La protection de l’environnement et de la biodiversité nécessitera plus de temps. Ainsi reconstituer la flore et la faune des sols ou repeupler les campagnes avec à nouveau des oiseaux ou des abeilles sont des objectifs essentiels même s’ils s’avèrent difficiles à réaliser. Il en est de même de la protection des eaux souterraines et des rivières.

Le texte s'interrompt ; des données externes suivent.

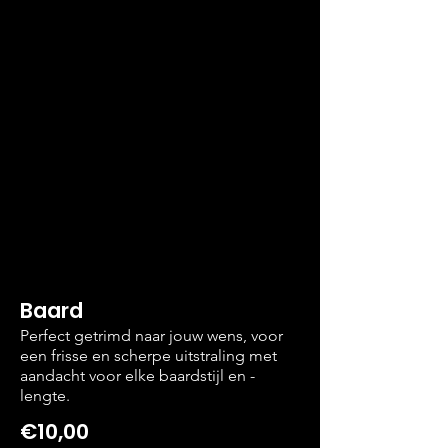
Baard
Perfect getrimd naar jouw wens, voor
een frisse en scherpe uitstraling met
aandacht voor elke baardstijl en -
lengte.
€10,00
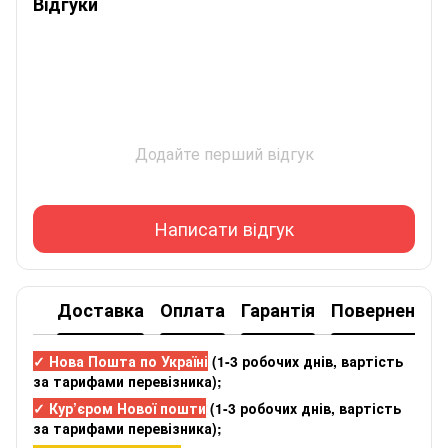
Відгуки
Додайте перший відгук
Написати відгук
Доставка
Оплата
Гарантія
Повернення
✓ Нова Пошта по Україні
(
1-3 робочих днів
, вартість
за тарифами перевізника);
✓ Кур’єром Нової пошти
(
1-3 робочих днів
, вартість
за тарифами перевізника);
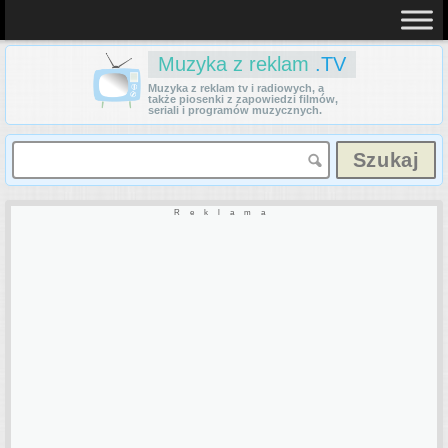
Muzyka z reklam
.TV
Muzyka z reklam tv i radiowych, a
także piosenki z zapowiedzi filmów,
seriali i programów muzycznych.
Reklama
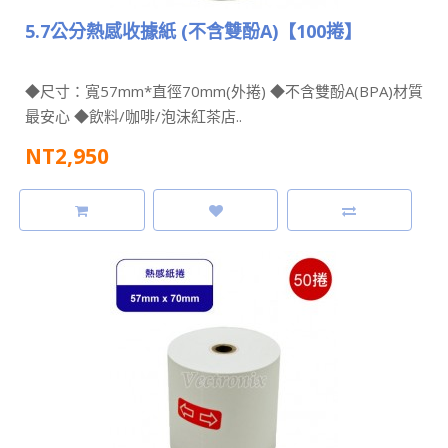
5.7公分熱感收據紙 (不含雙酚A)【100捲】
◆尺寸：寬57mm*直徑70mm(外捲) ◆不含雙酚A(BPA)材質
最安心 ◆飲料/咖啡/泡沫紅茶店..
NT2,950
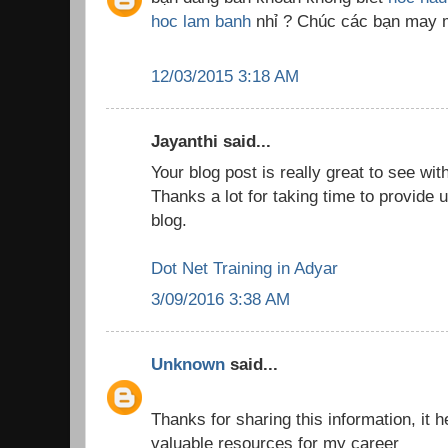
hoc lam banh
nhỉ ? Chúc các bạn may
12/03/2015 3:18 AM
Jayanthi said...
Your blog post is really great to see wit
Thanks a lot for taking time to provide u
blog.
Dot Net Training in Adyar
3/09/2016 3:38 AM
Unknown
said...
Thanks for sharing this information, it h
valuable resources for my career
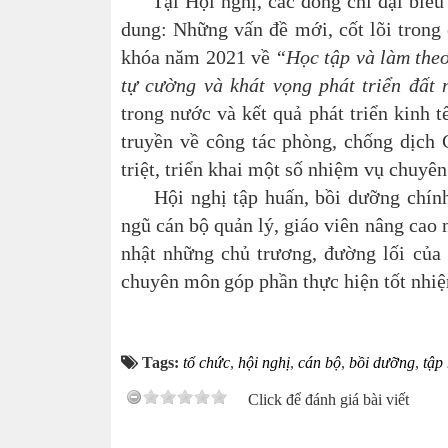
Tại Hội nghị, các đồng chí đại biểu 
dung:
N
hững vấn đề mới
, cốt lõi
trong 
khóa năm 2021
về
“Học tập và làm theo
tự cường và khát vọng phát triển đất
trong nước
và kết quả phát triển kinh t
truyền về công tác phòng, chống dịch
triệt, triển khai một số nhiệm vụ chuy
Hội nghị tập huấn, bồi dưỡng chính 
ngũ
cán bộ quản lý,
giáo viên nâng cao 
nhật những chủ trương, đường lối của 
chuyên môn
góp phần thực hiện tốt nhi
Tags:
tổ chức
,
hội nghị
,
cán bộ
,
bồi dưỡng
,
tập
Click để đánh giá bài viết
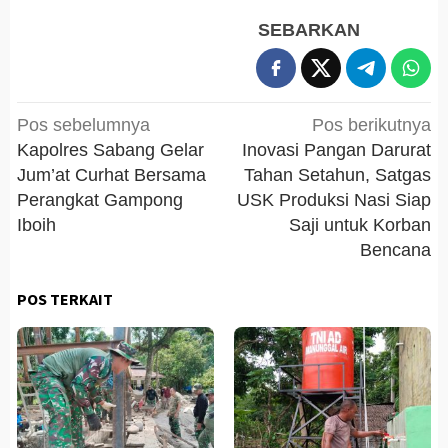
SEBARKAN
Navigasi
Pos sebelumnya
Pos berikutnya
pos
Kapolres Sabang Gelar
Inovasi Pangan Darurat
Jum’at Curhat Bersama
Tahan Setahun, Satgas
Perangkat Gampong
USK Produksi Nasi Siap
Iboih
Saji untuk Korban
Bencana
POS TERKAIT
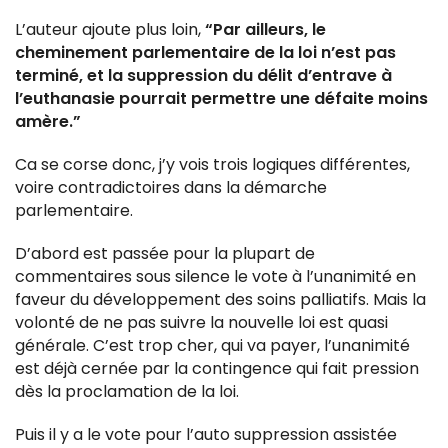
L’auteur ajoute plus loin,
“Par ailleurs, le
cheminement parlementaire de la loi n’est pas
terminé, et la suppression du délit d’entrave à
l’euthanasie pourrait permettre une défaite moins
amère.”
Ca se corse donc, j’y vois trois logiques différentes,
voire contradictoires dans la démarche
parlementaire.
D’abord est passée pour la plupart de
commentaires sous silence le vote à l’unanimité en
faveur du développement des soins palliatifs. Mais la
volonté de ne pas suivre la nouvelle loi est quasi
générale. C’est trop cher, qui va payer, l’unanimité
est déjà cernée par la contingence qui fait pression
dès la proclamation de la loi.
Puis il y a le vote pour l’auto suppression assistée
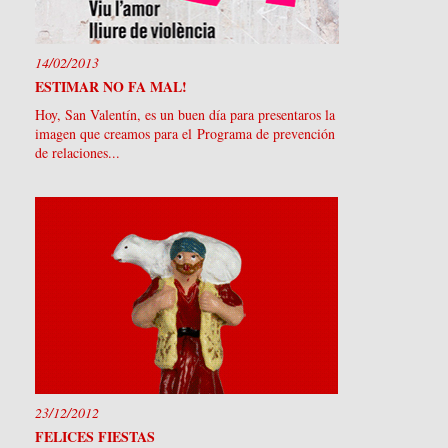
14/02/2013
ESTIMAR NO FA MAL!
Hoy, San Valentín, es un buen día para presentaros la
imagen que creamos para el Programa de prevención
de relaciones...
23/12/2012
FELICES FIESTAS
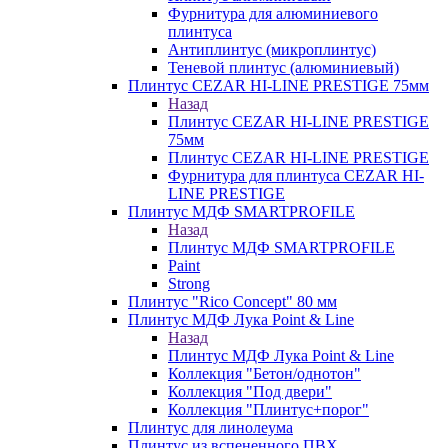
Фурнитура для алюминиевого
плинтуса
Антиплинтус (микроплинтус)
Теневой плинтус (алюминиевый)
Плинтус CEZAR HI-LINE PRESTIGE 75мм
Назад
Плинтус CEZAR HI-LINE PRESTIGE
75мм
Плинтус CEZAR HI-LINE PRESTIGE
Фурнитура для плинтуса CEZAR HI-
LINE PRESTIGE
Плинтус МДФ SMARTPROFILE
Назад
Плинтус МДФ SMARTPROFILE
Paint
Strong
Плинтус "Rico Concept" 80 мм
Плинтус МДФ Лука Point & Line
Назад
Плинтус МДФ Лука Point & Line
Коллекция "Бетон/однотон"
Коллекция "Под двери"
Коллекция "Плинтус+порог"
Плинтус для линолеума
Плинтус из вспененного ПВХ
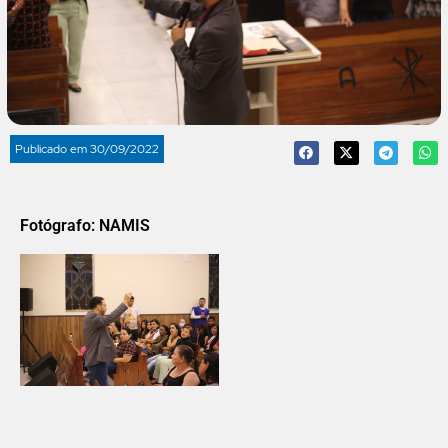
Publicado em
30/09/2022
Fotógrafo: NAMIS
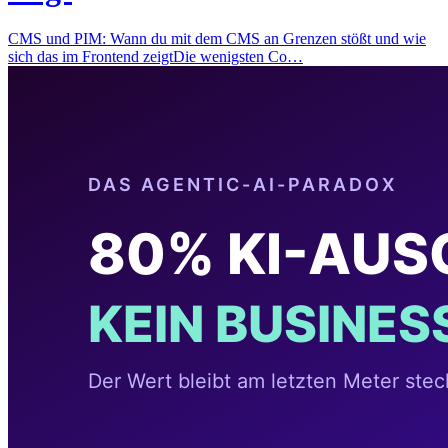
CMS und PIM: Wann du mit dem CMS an Grenzen stößt und wie
sich das im Frontend zeigtDie wenigsten Co…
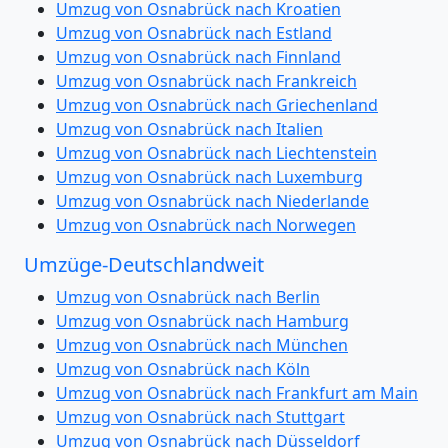
Umzug von Osnabrück nach Kroatien
Umzug von Osnabrück nach Estland
Umzug von Osnabrück nach Finnland
Umzug von Osnabrück nach Frankreich
Umzug von Osnabrück nach Griechenland
Umzug von Osnabrück nach Italien
Umzug von Osnabrück nach Liechtenstein
Umzug von Osnabrück nach Luxemburg
Umzug von Osnabrück nach Niederlande
Umzug von Osnabrück nach Norwegen
Umzüge-Deutschlandweit
Umzug von Osnabrück nach Berlin
Umzug von Osnabrück nach Hamburg
Umzug von Osnabrück nach München
Umzug von Osnabrück nach Köln
Umzug von Osnabrück nach Frankfurt am Main
Umzug von Osnabrück nach Stuttgart
Umzug von Osnabrück nach Düsseldorf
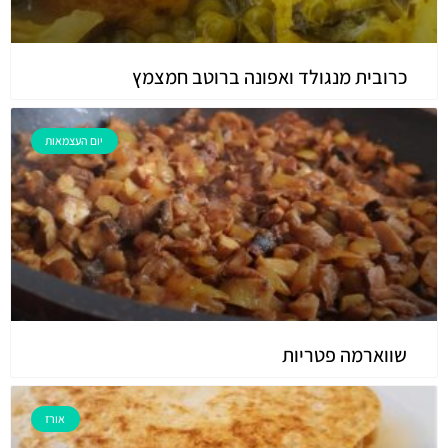
כרובית מנגולד ואפונה ברוטב חמצמץ
יום העצמאות
שווארמה פטריות
אורז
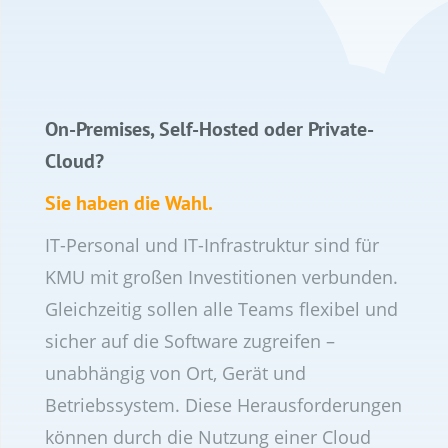
On-Premises, Self-Hosted oder Private-
Cloud?
Sie haben die Wahl.
IT-Personal und IT-Infrastruktur sind für
KMU mit großen Investitionen verbunden.
Gleichzeitig sollen alle Teams flexibel und
sicher auf die Software zugreifen –
unabhängig von Ort, Gerät und
Betriebssystem. Diese Herausforderungen
können durch die Nutzung einer Cloud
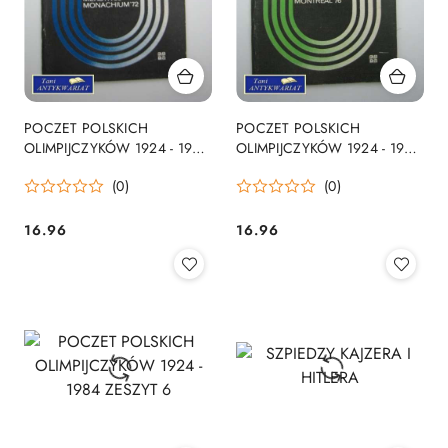
POCZET POLSKICH
POCZET POLSKICH
OLIMPIJCZYKÓW 1924 - 1984
OLIMPIJCZYKÓW 1924 - 1984
ZESZYT 4
ZESZYT 5
(0)
(0)
16.96
16.96
Cena:
Cena:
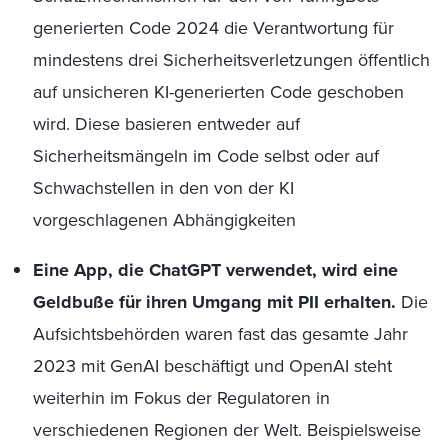
generierten Code 2024 die Verantwortung für
mindestens drei Sicherheitsverletzungen öffentlich
auf unsicheren KI-generierten Code geschoben
wird. Diese basieren entweder auf
Sicherheitsmängeln im Code selbst oder auf
Schwachstellen in den von der KI
vorgeschlagenen Abhängigkeiten
Eine App, die
ChatGPT
verwendet, wird eine
Geldbuße für ihren Umgang mit PII erhalten.
Die
Aufsichtsbehörden waren fast das gesamte Jahr
2023 mit
GenAI
beschäftigt und
OpenAI
steht
weiterhin im Fokus der Regulatoren in
verschiedenen Regionen der Welt. Beispielsweise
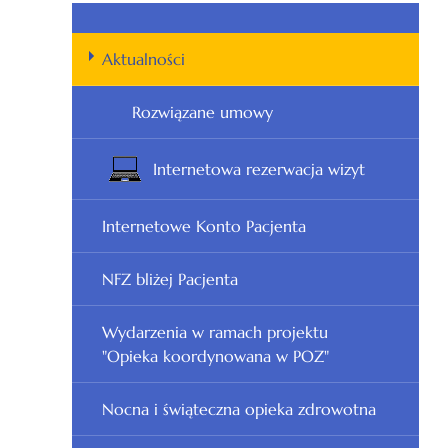
Aktualności
Rozwiązane umowy
Internetowa rezerwacja wizyt
Internetowe Konto Pacjenta
NFZ bliżej Pacjenta
Wydarzenia w ramach projektu
"Opieka koordynowana w POZ"
Nocna i świąteczna opieka zdrowotna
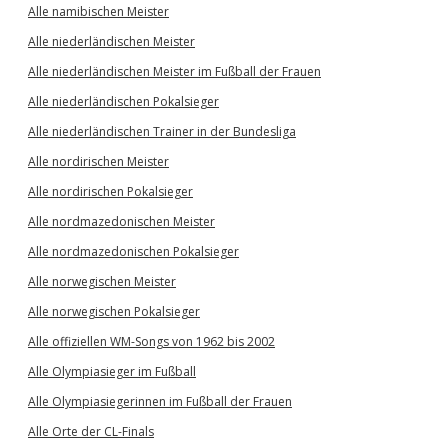
Alle namibischen Meister
Alle niederländischen Meister
Alle niederländischen Meister im Fußball der Frauen
Alle niederländischen Pokalsieger
Alle niederländischen Trainer in der Bundesliga
Alle nordirischen Meister
Alle nordirischen Pokalsieger
Alle nordmazedonischen Meister
Alle nordmazedonischen Pokalsieger
Alle norwegischen Meister
Alle norwegischen Pokalsieger
Alle offiziellen WM-Songs von 1962 bis 2002
Alle Olympiasieger im Fußball
Alle Olympiasiegerinnen im Fußball der Frauen
Alle Orte der CL-Finals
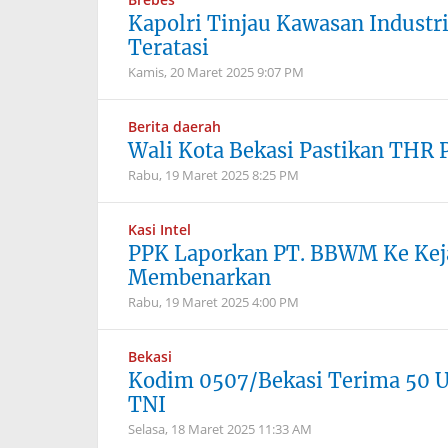
Kapolri Tinjau Kawasan Industr
Teratasi
Kamis, 20 Maret 2025
9:07 PM
Berita daerah
Wali Kota Bekasi Pastikan THR 
Rabu, 19 Maret 2025
8:25 PM
Kasi Intel
PPK Laporkan PT. BBWM Ke Kejak
Membenarkan
Rabu, 19 Maret 2025
4:00 PM
Bekasi
Kodim 0507/Bekasi Terima 50 Un
TNI
Selasa, 18 Maret 2025
11:33 AM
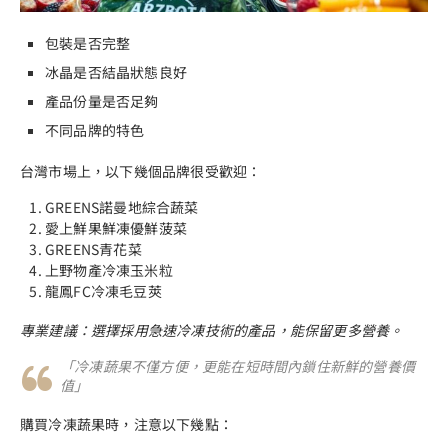
包裝是否完整
冰晶是否結晶狀態良好
產品份量是否足夠
不同品牌的特色
台灣市場上，以下幾個品牌很受歡迎：
GREENS諾曼地綜合蔬菜
愛上鮮果鮮凍優鮮菠菜
GREENS青花菜
上野物產冷凍玉米粒
龍鳳FC冷凍毛豆莢
專業建議：選擇採用急速冷凍技術的產品，能保留更多營養。
「冷凍蔬果不僅方便，更能在短時間內鎖住新鮮的營養價
值」
購買冷凍蔬果時，注意以下幾點：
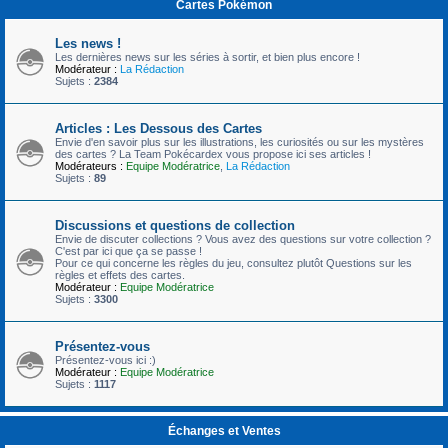
Cartes Pokémon
Les news !
Les dernières news sur les séries à sortir, et bien plus encore !
Modérateur :
La Rédaction
Sujets :
2384
Articles : Les Dessous des Cartes
Envie d'en savoir plus sur les illustrations, les curiosités ou sur les mystères
des cartes ? La Team Pokécardex vous propose ici ses articles !
Modérateurs :
Equipe Modératrice
,
La Rédaction
Sujets :
89
Discussions et questions de collection
Envie de discuter collections ? Vous avez des questions sur votre collection ?
C'est par ici que ça se passe !
Pour ce qui concerne les règles du jeu, consultez plutôt Questions sur les
règles et effets des cartes.
Modérateur :
Equipe Modératrice
Sujets :
3300
Présentez-vous
Présentez-vous ici :)
Modérateur :
Equipe Modératrice
Sujets :
1117
Échanges et Ventes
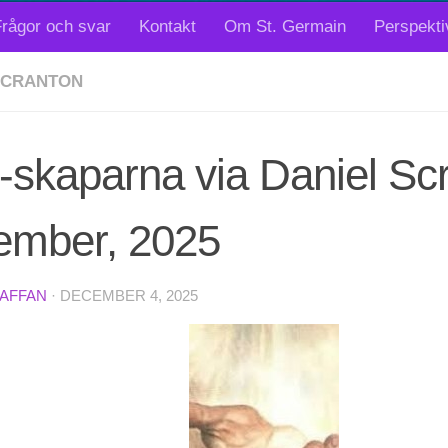
rågor och svar
Kontakt
Om St. Germain
Perspekti
SCRANTON
skaparna via Daniel Scr
ember, 2025
TAFFAN
·
DECEMBER 4, 2025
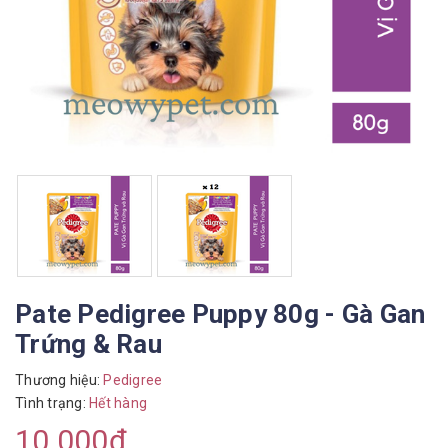
Pate Pedigree Puppy 80g - Gà Gan
Trứng & Rau
Thương hiệu:
Pedigree
Tình trạng:
Hết hàng
10.000₫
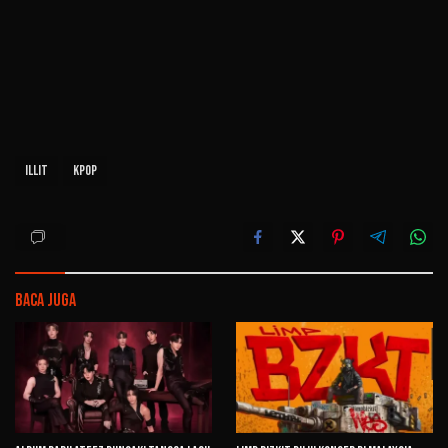
ILLIT
Kpop
Baca Juga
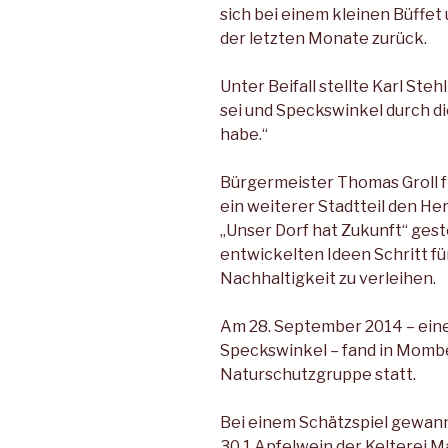
sich bei einem kleinen Büffet
der letzten Monate zurück.
Unter Beifall stellte Karl Stehl
sei und Speckswinkel durch
habe.“
Bürgermeister Thomas Groll f
ein weiterer Stadtteil den 
„Unser Dorf hat Zukunft“ geste
entwickelten Ideen Schritt f
Nachhaltigkeit zu verleihen.
Am 28. September 2014 – eine
Speckswinkel – fand in Mombe
Naturschutzgruppe statt.
Bei einem Schätzspiel gewan
30 1 Apfelwein der Kelterei M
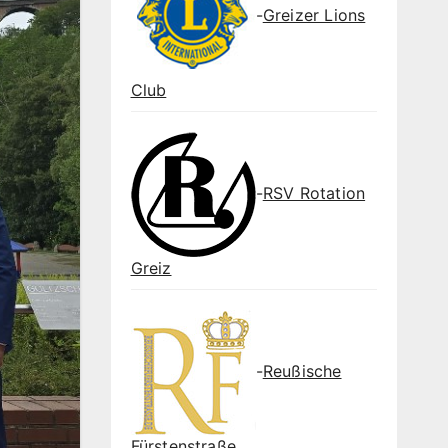
-
Greizer Lions
Club
-
RSV Rotation
Greiz
-
Reußische
Fürstenstraße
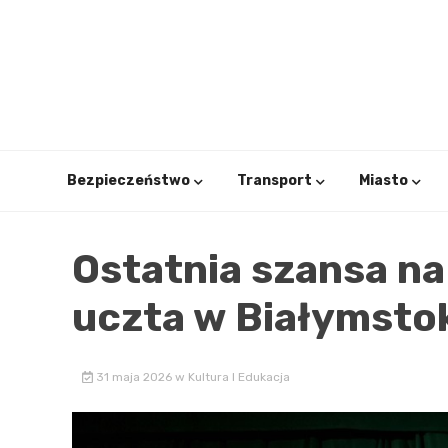
Skip
to
content
Bezpieczeństwo
Transport
Miasto
Ostatnia szansa na
uczta w Białymsto
31 maja 2026
w
Kultura I Edukacja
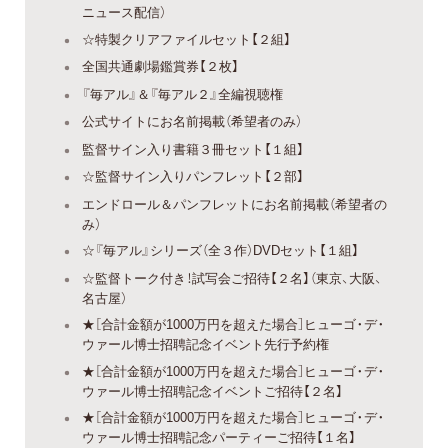
ニュース配信）
☆特製クリアファイルセット【２組】
全国共通劇場鑑賞券【２枚】
『毎アル』＆『毎アル２』全編視聴権
公式サイトにお名前掲載（希望者のみ）
監督サイン入り書籍３冊セット【１組】
☆監督サイン入りパンフレット【２部】
エンドロール＆パンフレットにお名前掲載（希望者の
み）
☆『毎アル』シリーズ（全３作）DVDセット【１組】
☆監督トーク付き！試写会ご招待【２名】（東京、大阪、
名古屋）
★［合計金額が1000万円を超えた場合］ヒューゴ・デ・
ウァール博士招聘記念イベント先行予約権
★［合計金額が1000万円を超えた場合］ヒューゴ・デ・
ウァール博士招聘記念イベントご招待【２名】
★［合計金額が1000万円を超えた場合］ヒューゴ・デ・
ウァール博士招聘記念パーティーご招待【１名】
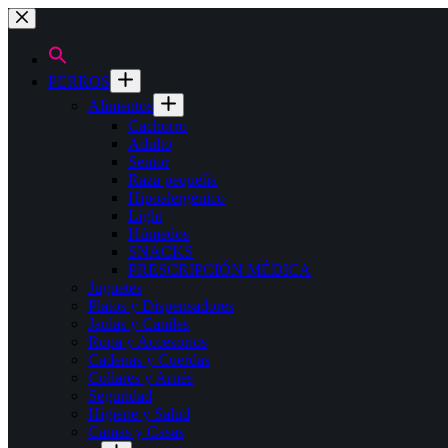
Saltar
al
contenido
PERROS
Alimentos
Cachorro
Adulto
Senior
Raza pequeña
Hipoalergénico
Light
Húmedos
SNACKS
PRESCRIPCIÓN MÉDICA
Juguetes
Platos y Dispensadores
Jaulas y Caniles
Ropa y Accesorios
Cadenas y Cuerdas
Collares y Arnés
Seguridad
Higiene y Salud
Camas y Casas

 Dans toutes les exploitations, les objectifs précédents vont s’imposer malgré l’extraordinaire diversité des situations dans le monde. Et leur mise en œuvre doit s’effectuer en sécurisant les revenus des agriculteurs les plus modestes. En revanche, il nous semble juste que les plus grandes exploitations soient fortement incitées à prendre une part significative dans les efforts à réaliser, non seulement pour nourrir le monde mais aussi pour sauver la planète.

Par André Neveu de l’Académie Agricole 

[1] En effet malgré l’étendue des pâturages naturels dans le monde (3300 millions d’hectares, soit pratiquement deux fois plus que les superficies cultivées), leur potentiel de production est très faible car ce sont souvent des zones désertiques ou semi-désertiques.

[2] D’après les observations satellites, la déforestation s’accélère même dangereusement au Brésil (+278 % entre 2018 et 2019)

[3]  Rappelons qu’en agriculture biologique les rendements sont réduits par rapport à ceux d l’agriculture conventionnelle, d’où des coûts de production et donc des prix de vente plus élevés.

[4] Certains sont persuadés que la production de viande « artificielle » cultivée en laboratoire a un grand avenir et va prendre le relais de celle issue d’animaux. C’est possible. Mais n’oublions pas que ce mode de production implique un substrat, sans doute constitué de protéines végétales ou peut-être de céréales.